West Bengal assembly elections, 2016: Mothabari constituency
| Party |  | Candidate | Votes | % | ±% |
|---|---|---|---|---|---|
|  | INC | Sabina Yasmin | 69,089 | 51.78 | +7.67 |
|  | AITC | Md. Najrul Islam | 30,915 | 23.17 |  |
|  | BJP | Shyam Chand Ghosh | 27,309 | 20.47 | +14.58 |
|  | NOTA | None of the above | 1,859 | 1.59 |  |
|  | BSP | Dinesh Kumar Jaju | 1,123 | 0.84 |  |
|  | Independent | Anharul Haque | 1,061 | 0.80 |  |
|  | SS | Prem Kumar Ghosh | 905 | 0.68 |  |
|  | Independent | Shyama Pada Saha | 584 | 0.44 |  |
|  | Hindustan Krantikari Dal | Saiyad Samser | 578 | 0.43 |  |
| Turnout |  |  | 133,423 | 80.13 | +0.39 |
|  | INC hold |  | Swing |  |  |

=== 2011 ===
In the 2011 election, Sabina Yasmin of Congress defeated her nearest rival Naimuddin Sheikh of CPI(M).

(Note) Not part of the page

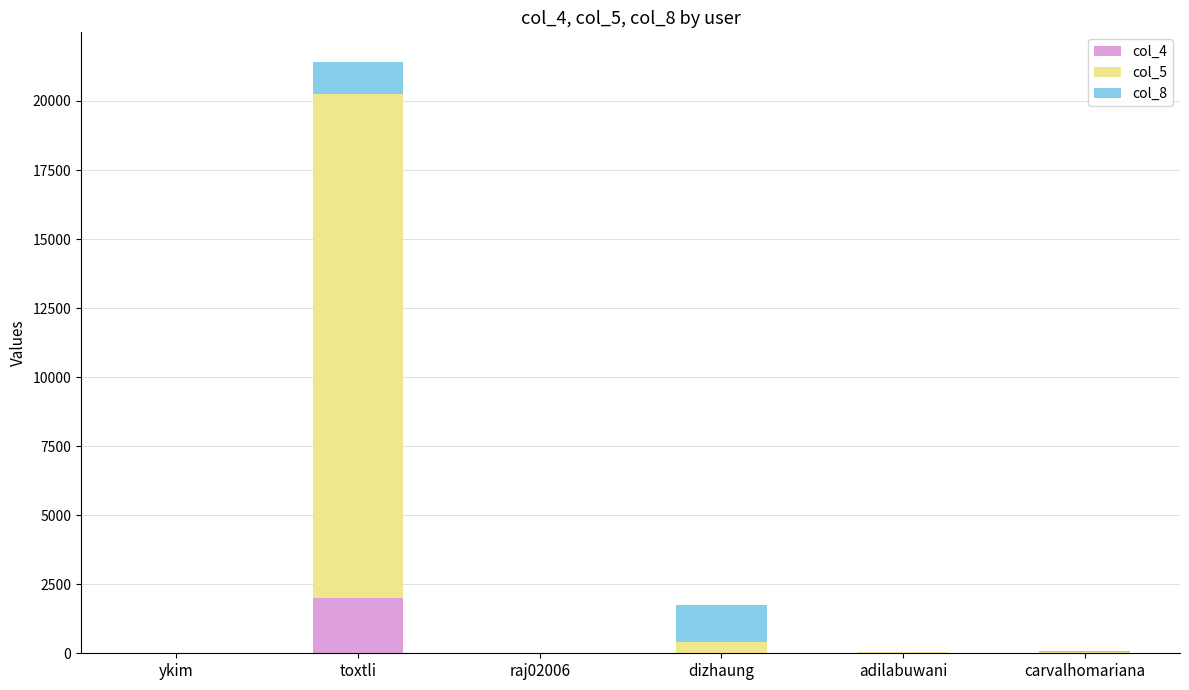

At which category is the sum across all series the highest?

toxtli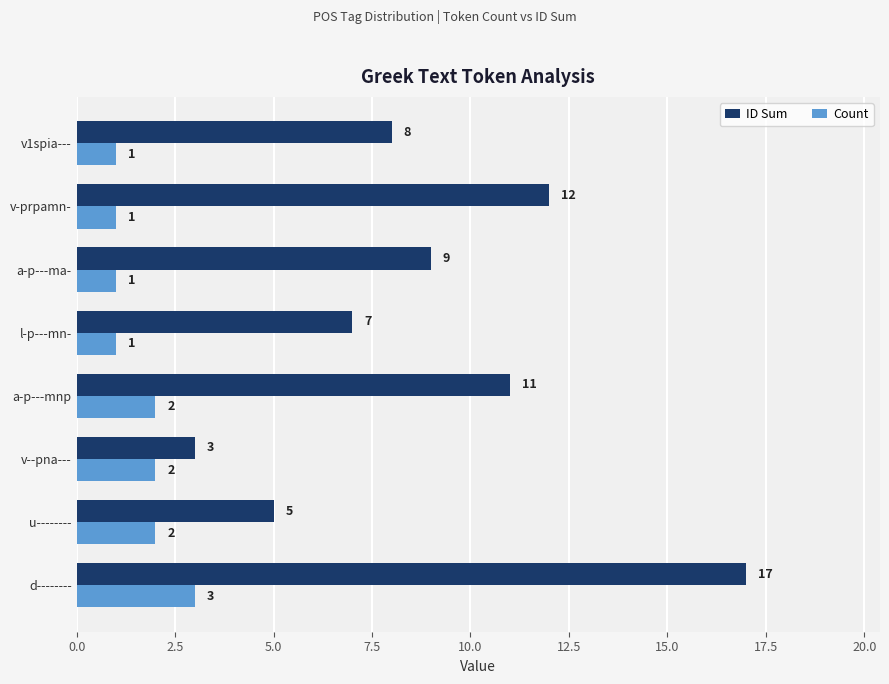

True or false: ID Sum has a value of 6 at d--------.

False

West Bengal assembly elections, 2011: Mothabari constituency
| Party |  | Candidate | Votes | % | ±% |
|---|---|---|---|---|---|
|  | INC | Sabina Yasmin | 47,466 | 44.11 |  |
|  | CPI(M) | Naimuddin Sheikh | 41,446 | 38.52 |  |
|  | Independent | Shehnaz Quadery | 8,505 | 7.90 |  |
|  | BJP | Nandan Kumar Ghosh | 6,340 | 5.89 |  |
|  | Paschim Banga Rajya Muslim League | Md. Faruque Hossain | 1,738 |  |  |
|  | BSP | Firoj Akhtar | 1,070 |  |  |
|  | CPI(ML)L | Rajab Ali | 1,034 |  |  |
| Turnout |  |  | 107,599 | 79.74 |  |
|  | INC win (new seat) |  |  |  |  |

The Independent candidate, Shehnaz Quadery, was a rebel candidate from the family of A. B. A. Ghani Khan Choudhury. Although her name was proposed by the local Congress, she was refused a ticket by the Congress high command.